In the case of selecting the stable channel, the cluster is automatically upgraded to the latest supported patch release, specifically the minor version N-1, where N represents the latest supported minor version. For example, if a cluster is running version 1.17.7 and versions 1.17.9, 1.18.4, 1.18.6, and 1.19.1 are available, the cluster would be upgraded to version 1.18.6.

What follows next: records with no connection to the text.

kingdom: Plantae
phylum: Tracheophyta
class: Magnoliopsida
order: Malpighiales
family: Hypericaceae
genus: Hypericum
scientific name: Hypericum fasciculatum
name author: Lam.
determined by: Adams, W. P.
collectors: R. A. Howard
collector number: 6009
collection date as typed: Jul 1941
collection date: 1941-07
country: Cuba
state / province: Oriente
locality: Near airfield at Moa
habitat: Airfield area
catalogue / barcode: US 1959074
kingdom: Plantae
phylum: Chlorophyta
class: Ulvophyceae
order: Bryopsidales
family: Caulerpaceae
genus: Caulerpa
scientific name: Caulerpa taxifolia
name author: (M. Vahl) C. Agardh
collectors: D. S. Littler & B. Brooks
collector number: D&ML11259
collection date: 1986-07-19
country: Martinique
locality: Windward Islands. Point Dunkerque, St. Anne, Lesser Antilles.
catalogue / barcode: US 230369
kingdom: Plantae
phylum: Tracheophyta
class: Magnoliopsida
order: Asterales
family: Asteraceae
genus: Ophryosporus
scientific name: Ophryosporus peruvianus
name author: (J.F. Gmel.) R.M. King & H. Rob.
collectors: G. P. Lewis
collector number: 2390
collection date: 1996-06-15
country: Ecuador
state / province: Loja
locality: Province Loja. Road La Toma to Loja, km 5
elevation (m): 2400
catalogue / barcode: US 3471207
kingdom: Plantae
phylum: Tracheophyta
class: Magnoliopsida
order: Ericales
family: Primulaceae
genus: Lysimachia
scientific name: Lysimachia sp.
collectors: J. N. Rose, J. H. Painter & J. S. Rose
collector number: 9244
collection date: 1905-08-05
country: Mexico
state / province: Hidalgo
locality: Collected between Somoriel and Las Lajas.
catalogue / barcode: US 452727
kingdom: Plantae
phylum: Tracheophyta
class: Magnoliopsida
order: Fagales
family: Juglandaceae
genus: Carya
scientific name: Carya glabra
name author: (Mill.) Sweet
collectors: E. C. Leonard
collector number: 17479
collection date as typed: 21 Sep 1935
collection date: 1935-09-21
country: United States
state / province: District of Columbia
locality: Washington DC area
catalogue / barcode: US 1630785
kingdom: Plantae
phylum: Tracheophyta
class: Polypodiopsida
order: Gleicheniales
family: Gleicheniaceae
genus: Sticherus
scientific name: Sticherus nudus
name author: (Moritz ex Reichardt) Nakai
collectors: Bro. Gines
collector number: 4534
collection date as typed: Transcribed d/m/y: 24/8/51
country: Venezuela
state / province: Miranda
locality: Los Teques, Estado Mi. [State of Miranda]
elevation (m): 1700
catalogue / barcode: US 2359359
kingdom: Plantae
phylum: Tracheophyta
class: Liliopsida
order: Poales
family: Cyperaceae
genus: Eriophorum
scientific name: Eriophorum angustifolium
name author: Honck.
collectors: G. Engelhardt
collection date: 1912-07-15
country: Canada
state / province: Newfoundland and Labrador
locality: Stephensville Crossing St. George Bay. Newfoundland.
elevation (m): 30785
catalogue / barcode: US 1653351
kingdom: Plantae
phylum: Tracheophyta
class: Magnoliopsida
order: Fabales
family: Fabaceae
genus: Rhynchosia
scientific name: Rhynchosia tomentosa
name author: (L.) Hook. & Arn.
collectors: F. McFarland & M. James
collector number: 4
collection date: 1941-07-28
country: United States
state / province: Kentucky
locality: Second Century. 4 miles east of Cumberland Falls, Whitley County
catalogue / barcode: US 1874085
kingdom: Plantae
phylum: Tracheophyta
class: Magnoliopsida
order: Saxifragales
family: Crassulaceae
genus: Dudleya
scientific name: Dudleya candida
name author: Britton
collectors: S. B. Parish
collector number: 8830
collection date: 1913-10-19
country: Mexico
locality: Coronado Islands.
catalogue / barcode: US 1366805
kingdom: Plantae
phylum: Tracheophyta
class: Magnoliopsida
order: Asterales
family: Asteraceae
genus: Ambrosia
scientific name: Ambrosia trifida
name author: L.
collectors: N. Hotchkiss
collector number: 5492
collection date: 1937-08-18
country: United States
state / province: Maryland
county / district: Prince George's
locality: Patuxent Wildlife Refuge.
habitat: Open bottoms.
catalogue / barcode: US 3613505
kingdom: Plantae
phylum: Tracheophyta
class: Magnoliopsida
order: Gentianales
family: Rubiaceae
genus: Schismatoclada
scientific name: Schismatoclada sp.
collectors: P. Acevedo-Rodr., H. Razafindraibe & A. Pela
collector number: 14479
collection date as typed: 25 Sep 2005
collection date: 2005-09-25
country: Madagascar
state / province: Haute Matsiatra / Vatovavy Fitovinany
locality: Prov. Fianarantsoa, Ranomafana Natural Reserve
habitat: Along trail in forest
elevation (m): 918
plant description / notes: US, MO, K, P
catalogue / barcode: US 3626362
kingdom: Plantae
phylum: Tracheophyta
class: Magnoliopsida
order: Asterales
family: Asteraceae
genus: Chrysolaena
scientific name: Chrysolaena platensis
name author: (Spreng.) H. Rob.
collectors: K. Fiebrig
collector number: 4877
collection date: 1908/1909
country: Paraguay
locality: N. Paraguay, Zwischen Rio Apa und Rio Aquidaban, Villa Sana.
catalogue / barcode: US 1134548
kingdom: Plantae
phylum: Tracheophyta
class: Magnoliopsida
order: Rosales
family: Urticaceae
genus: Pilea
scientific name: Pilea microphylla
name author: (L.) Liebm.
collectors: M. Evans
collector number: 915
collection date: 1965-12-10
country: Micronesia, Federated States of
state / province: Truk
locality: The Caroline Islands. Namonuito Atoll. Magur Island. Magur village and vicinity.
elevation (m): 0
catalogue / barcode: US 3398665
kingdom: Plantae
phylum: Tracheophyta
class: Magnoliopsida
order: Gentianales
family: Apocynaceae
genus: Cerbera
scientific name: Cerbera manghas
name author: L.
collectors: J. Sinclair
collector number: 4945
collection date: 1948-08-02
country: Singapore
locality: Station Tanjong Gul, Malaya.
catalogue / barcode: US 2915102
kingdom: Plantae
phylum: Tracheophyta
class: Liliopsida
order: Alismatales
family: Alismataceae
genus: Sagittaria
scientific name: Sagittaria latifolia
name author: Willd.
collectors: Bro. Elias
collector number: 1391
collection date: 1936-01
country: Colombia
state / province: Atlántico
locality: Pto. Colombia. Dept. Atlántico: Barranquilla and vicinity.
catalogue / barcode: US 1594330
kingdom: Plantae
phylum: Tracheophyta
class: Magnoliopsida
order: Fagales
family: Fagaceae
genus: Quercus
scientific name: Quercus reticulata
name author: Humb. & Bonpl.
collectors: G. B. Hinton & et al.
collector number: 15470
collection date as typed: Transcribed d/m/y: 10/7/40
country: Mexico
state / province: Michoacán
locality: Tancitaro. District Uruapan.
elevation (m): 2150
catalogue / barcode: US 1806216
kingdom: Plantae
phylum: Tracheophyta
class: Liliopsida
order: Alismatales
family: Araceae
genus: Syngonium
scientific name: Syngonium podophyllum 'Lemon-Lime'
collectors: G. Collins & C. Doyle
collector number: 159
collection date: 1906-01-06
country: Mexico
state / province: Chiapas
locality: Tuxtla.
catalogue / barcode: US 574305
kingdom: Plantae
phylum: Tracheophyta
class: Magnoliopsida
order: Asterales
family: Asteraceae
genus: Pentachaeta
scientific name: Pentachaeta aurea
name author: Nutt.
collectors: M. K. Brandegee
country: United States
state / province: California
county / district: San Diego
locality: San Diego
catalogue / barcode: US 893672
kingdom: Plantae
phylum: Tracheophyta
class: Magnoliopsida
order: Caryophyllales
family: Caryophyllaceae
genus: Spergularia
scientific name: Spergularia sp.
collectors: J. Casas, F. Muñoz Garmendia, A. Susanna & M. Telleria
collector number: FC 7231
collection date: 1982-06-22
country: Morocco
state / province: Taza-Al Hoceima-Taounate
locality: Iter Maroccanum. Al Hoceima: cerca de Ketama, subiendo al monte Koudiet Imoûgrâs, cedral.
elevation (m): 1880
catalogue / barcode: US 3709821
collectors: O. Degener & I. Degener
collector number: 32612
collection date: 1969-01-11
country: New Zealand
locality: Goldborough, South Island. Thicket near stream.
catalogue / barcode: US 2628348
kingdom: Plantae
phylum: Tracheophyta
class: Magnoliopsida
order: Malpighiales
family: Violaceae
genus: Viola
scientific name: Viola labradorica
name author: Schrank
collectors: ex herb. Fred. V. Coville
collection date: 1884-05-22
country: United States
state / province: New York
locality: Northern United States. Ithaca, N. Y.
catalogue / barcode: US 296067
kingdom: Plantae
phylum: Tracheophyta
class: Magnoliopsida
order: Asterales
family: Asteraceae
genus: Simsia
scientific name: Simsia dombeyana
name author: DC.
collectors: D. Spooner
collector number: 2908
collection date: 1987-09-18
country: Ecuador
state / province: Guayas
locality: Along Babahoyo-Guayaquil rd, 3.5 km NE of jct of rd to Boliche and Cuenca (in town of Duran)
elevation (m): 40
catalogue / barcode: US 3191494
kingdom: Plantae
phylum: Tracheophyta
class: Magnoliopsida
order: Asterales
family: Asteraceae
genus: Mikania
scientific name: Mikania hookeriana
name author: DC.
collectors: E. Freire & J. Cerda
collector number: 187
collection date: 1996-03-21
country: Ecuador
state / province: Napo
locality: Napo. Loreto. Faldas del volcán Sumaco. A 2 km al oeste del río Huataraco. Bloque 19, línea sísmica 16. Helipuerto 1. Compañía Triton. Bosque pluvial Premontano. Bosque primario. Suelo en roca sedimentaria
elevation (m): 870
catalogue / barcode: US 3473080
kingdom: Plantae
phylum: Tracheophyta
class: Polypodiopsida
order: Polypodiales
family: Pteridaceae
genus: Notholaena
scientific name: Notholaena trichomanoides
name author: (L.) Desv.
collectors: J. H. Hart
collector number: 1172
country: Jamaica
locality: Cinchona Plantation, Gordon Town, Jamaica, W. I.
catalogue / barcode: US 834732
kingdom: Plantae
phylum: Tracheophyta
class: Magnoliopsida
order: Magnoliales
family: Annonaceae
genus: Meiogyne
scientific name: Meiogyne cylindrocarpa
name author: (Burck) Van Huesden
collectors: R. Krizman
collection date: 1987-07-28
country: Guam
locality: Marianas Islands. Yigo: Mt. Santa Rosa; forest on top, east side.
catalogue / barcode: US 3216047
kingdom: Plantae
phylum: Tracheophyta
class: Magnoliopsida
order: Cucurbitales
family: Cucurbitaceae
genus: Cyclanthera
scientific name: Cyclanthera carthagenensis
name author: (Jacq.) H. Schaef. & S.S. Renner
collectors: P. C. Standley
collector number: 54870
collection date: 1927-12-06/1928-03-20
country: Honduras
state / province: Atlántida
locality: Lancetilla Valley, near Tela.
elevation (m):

By adopting this approach, clusters can benefit from the latest bug fixes, patches, and security updates while maintaining stability and minimizing any potential disruptions that could arise from simultaneous upgrades.
Deployment Phases
Continuously - Long Term Monitoring
To ensure the stability and functionality of the clusters, the following monitoring activities will be performed continuously:
-
Monitoring for AKS Version Drift:
All clusters will be monitored continuously to detect any deviation from the expected AKS version. This monitoring will ensure that clusters are running on the intended AKS version and help identify any potential issues.
-
Functional Cluster Monitoring:
All clusters will be constantly monitored to ensure their full functionality. This monitoring will cover various aspects of cluster performance, including resource utilization, availability of critical components, and overall cluster health.
Futur improvements
To further enhance the upgrade process, the following improvements are planned:
-
Activation of Auto-Upgrade (Sandbox Clusters):
Auto-upgrade functionality will be activated for all sandbox clusters, ensuring that they receive automatic upgrades whenever a new version is available. This will help identify any potential compatibility or issues early on in a controlled environment.
-
Activation of Auto-Upgrade (Production Clusters without specific upgrade date):
Once the sandbox upgrade process is completed and validated, auto-upgrade functionality will be activated for all production clusters. This will streamline the upgrade process and ensure that all production clusters are running on the latest version without manual intervention.
-
API:
An API available fr users to know their update schedule
-
More Flexible Upgrade Scheduling:
The upgrade scheduling system will be enhanced to provide customers with more options and flexibility. Customers will be able to choose a more restrictive schedule for their cluster upgrades to minimize potential disruptions during critical business operations. These improvements will contribute to a more automated, efficient, and customer-centric upgrade process, ensuring a smoother experience for customers and reducing downtime during the upgrade process.